What is a sports massage?
A sports massage refers to a more intense form of a regular massage, which involves the techniques of effleurage (sliding, circular movements), petrissage (tissue kneading and pressure), friction (pressure application) and the application of vibrations.
The effects of sports massages on recovery and performance
Sports massages have minimal impact on sports recovery and performance. A study revealed that different types of massages exert varied effects on the body’s physiology. The types of massages that were performed included Swedish deep tissue, myo-fascial release, trigger point and craniosacral in addition to regular sports massages. The main focus of the study was to analyze the changes in blood pressure post a pre-event massage.
The Swedish deep tissue massage was found to decrease blood pressure to a large extent and the traditional sports massage increased blood pressure.
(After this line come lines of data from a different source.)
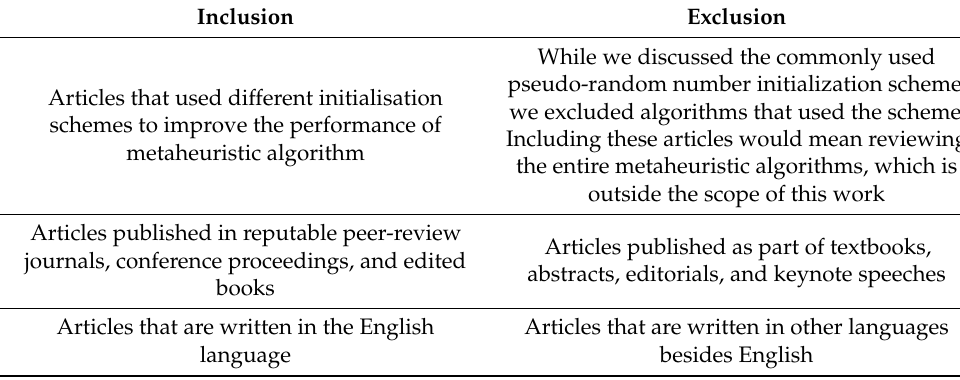
Table 1. Inclusion/Exclusion Criteria.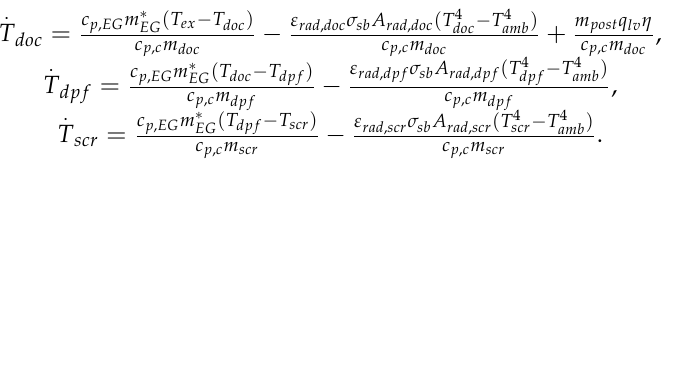
Figure 5. Verification result of the engine model under transient operating conditions: ( 1 ) engine speed, ( 2 ) air intake mass, ( 3 ) engine torque, ( 4 ) fuel consumption of engine.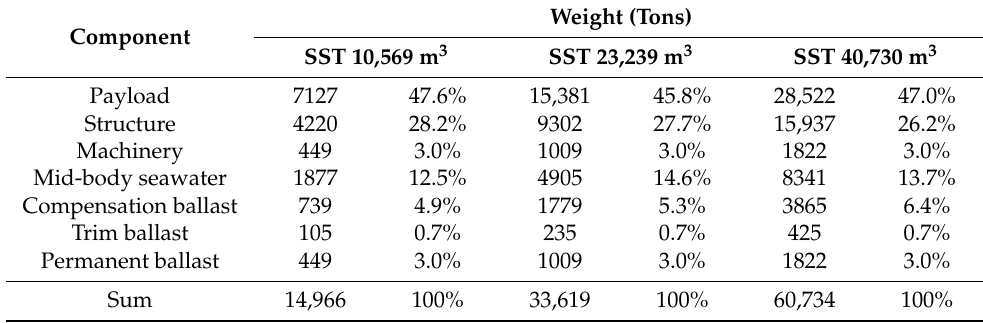
Table 6. Weight composition for individual SST design (CO 2 -filled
Thus, if a sports massage is performed prior to an event, the chances of injury or poor performance are higher. Massages were previously thought to increase venous blood flow, but now studies e have also revealed that they have no impact on it.
Another study that tested the impact of massages on repeated performance found that massages actually increased the blood lactate levels, as opposed to decreasing the lactate levels in amateur boxers.
Massages have a low to minimal impact on blood flow, as confirmed by another study. Another study has revealed that massages help improve flexibility in the short term but not significantly.. A significant study highlighted the fact that 45% of the total time spent on physiotherapy for performance was in massages, thereby, showcasing the popularity of perceived benefits of massages, when the literature strongly reveals the contrary.
The benefits of massage therapy
As elucidated in the article, massages have a negligible impact on performance and recovery. However, the perception of massages improving performance has one positive outcome. In a study where some boxers were made to use a boxing ergometer, following which massages were administered, it was observed that recovery and subsequent performance had risen by as much as 45% because the boxers believed massages would help. Another study that looks into the psychological effects of massages, observed a 16% increase in endorphin levels in athletes, which may motivate athletes to perform better.
Massage therapy was found to affect the circulation of creatine kinase, which is a marker for muscle damage. The reduction in creatine kinase resulted in the decrease in muscle damage and aided in quicker muscle recovery. Furthermore, massage therapy was found to decrease the expression of IL- 6. When combined with stretching exercises, it was found that massage therapy had indeed boosted recovery.
Alternatives to massage therapy to boost performance and recovery
- Active recovery: Active recovery essays a crucial role in reducing blood lactase. The reduction in blood lactase is a key marker of recovery. Active warm-down strategies are more successful at blood lactate removal than massages. Active recovery techniques include walking, jogging, swimming, cycling and yoga.
- Optimum sleep: Getting about eight to nine hours of sleep.
- Cryotherapy: Cryotherapy was found to be effective in ensuring muscle recovery through repeated exposure to therapy. This is because cryotherapy reduces creatine kinase levels and lowers IL-6 levels. (Related: Biohacking 101: Cryotherapy)
- Water immersion: The cold temperature from water immersion resulted in the decrease in oedema formation and pain.
Massages have been used to facilitate athletes’ performance and recovery for years. With mounting literature published in significant science journals, the fact that massages have a minimalistic impact on performance and recovery has become highly prominent. It is time for the world to move on to better, more effective tools to improve athletic performance.
Disclaimer: The contents of this article are for general information and educational purposes only. It neither provides any medical advice nor intends to substitute professional medical opinion on the treatment, diagnosis, prevention or alleviation of any disease, disorder or disability. Always consult with your doctor or qualified healthcare professional about your health condition and/or concerns and before undertaking a new health care regimen including making any dietary or lifestyle changes.